### THE TASK
Repeat the data exactly, starting at its first line and stopping after the line that contains "genus: Wajira".

[START]

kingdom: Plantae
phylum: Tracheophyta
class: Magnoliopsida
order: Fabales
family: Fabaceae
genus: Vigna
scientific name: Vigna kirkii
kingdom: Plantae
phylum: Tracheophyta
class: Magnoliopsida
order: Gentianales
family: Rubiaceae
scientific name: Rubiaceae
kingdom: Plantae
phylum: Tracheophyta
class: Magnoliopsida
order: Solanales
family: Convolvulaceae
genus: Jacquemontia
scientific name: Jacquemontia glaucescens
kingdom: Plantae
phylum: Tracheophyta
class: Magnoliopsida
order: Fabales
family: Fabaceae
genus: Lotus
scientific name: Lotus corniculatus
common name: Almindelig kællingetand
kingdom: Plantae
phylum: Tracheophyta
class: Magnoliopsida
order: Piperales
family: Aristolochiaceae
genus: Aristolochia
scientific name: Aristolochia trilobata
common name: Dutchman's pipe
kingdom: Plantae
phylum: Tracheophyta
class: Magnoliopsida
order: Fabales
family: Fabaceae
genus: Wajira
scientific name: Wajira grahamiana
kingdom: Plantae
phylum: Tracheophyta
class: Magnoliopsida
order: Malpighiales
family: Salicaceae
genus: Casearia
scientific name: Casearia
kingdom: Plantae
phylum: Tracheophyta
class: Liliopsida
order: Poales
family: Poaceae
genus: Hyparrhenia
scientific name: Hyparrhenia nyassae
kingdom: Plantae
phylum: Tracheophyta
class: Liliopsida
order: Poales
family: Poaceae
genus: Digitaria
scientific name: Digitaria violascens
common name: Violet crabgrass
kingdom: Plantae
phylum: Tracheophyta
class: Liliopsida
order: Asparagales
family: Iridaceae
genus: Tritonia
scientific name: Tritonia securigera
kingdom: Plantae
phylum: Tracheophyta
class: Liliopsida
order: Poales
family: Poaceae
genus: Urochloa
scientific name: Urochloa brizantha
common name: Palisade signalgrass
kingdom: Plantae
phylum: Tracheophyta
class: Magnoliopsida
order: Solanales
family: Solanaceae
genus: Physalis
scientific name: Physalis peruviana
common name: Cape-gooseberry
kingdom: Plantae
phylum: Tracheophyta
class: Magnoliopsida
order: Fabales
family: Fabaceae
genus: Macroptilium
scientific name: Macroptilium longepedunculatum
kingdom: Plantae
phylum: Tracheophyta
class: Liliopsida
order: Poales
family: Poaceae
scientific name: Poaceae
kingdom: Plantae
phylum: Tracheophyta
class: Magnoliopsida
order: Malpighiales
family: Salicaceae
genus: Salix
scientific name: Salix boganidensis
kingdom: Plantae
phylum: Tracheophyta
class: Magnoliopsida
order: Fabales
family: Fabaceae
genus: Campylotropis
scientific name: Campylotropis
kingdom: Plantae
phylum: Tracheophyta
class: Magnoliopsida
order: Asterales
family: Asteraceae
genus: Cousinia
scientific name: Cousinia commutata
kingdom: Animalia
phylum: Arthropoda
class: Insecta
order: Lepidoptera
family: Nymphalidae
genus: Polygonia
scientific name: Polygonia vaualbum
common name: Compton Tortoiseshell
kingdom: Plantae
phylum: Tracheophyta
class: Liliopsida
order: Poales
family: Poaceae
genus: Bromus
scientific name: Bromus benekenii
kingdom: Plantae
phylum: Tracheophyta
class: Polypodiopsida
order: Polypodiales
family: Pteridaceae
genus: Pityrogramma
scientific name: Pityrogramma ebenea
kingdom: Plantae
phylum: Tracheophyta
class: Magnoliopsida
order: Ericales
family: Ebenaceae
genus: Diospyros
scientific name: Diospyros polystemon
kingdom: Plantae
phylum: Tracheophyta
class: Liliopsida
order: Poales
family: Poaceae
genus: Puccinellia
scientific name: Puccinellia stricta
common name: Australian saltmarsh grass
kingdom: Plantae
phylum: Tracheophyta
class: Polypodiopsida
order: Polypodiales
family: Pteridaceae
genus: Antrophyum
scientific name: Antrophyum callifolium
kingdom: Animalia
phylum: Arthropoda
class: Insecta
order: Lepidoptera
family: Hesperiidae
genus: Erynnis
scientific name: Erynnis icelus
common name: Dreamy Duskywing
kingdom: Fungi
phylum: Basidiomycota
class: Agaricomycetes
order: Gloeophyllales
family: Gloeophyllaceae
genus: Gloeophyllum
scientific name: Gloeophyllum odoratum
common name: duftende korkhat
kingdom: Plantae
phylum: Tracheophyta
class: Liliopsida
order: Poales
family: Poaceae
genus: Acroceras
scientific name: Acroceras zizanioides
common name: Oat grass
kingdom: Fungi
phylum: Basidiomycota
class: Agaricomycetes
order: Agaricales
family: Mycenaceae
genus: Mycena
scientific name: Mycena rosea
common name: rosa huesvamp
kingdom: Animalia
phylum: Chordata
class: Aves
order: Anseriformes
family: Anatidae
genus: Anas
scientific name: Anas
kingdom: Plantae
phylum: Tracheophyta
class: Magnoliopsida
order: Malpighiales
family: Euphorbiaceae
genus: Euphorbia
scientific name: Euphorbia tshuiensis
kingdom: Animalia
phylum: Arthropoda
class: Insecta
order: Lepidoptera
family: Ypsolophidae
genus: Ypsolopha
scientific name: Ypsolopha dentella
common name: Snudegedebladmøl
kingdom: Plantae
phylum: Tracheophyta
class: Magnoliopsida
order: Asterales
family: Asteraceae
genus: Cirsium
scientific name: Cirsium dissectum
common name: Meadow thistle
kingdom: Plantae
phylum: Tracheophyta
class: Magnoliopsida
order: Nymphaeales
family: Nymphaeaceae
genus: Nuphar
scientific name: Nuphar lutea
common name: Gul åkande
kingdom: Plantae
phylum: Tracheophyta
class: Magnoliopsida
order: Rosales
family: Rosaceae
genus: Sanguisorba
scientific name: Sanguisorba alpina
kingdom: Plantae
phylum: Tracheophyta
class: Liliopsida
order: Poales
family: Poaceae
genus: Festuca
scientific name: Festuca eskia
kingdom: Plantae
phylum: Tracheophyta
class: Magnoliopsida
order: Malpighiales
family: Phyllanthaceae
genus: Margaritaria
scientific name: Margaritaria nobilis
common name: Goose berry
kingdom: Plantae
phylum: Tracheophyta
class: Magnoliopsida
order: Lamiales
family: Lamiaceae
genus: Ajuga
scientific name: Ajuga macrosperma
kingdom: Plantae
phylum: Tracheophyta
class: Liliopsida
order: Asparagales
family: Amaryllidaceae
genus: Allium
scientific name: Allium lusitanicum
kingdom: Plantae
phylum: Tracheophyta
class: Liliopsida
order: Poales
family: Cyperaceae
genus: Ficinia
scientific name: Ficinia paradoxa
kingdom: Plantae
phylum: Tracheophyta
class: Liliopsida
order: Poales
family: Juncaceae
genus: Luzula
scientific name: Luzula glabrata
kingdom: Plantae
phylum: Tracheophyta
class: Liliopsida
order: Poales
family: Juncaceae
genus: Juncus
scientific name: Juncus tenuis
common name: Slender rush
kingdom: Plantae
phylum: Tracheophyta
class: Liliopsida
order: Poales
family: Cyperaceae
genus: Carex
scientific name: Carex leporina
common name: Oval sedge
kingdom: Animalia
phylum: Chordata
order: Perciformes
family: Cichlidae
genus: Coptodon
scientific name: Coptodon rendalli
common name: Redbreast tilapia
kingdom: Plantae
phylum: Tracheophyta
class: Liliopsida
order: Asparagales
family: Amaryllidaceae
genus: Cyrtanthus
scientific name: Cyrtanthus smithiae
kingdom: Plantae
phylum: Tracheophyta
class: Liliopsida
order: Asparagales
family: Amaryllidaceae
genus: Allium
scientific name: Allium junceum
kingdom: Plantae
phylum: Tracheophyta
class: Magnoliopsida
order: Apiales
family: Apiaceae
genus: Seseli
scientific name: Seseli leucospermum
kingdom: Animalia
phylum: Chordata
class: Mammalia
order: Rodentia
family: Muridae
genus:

[END]

### TASK SOLUTION
kingdom: Plantae
phylum: Tracheophyta
class: Magnoliopsida
order: Fabales
family: Fabaceae
genus: Vigna
scientific name: Vigna kirkii
kingdom: Plantae
phylum: Tracheophyta
class: Magnoliopsida
order: Gentianales
family: Rubiaceae
scientific name: Rubiaceae
kingdom: Plantae
phylum: Tracheophyta
class: Magnoliopsida
order: Solanales
family: Convolvulaceae
genus: Jacquemontia
scientific name: Jacquemontia glaucescens
kingdom: Plantae
phylum: Tracheophyta
class: Magnoliopsida
order: Fabales
family: Fabaceae
genus: Lotus
scientific name: Lotus corniculatus
common name: Almindelig kællingetand
kingdom: Plantae
phylum: Tracheophyta
class: Magnoliopsida
order: Piperales
family: Aristolochiaceae
genus: Aristolochia
scientific name: Aristolochia trilobata
common name: Dutchman's pipe
kingdom: Plantae
phylum: Tracheophyta
class: Magnoliopsida
order: Fabales
family: Fabaceae
genus: Wajira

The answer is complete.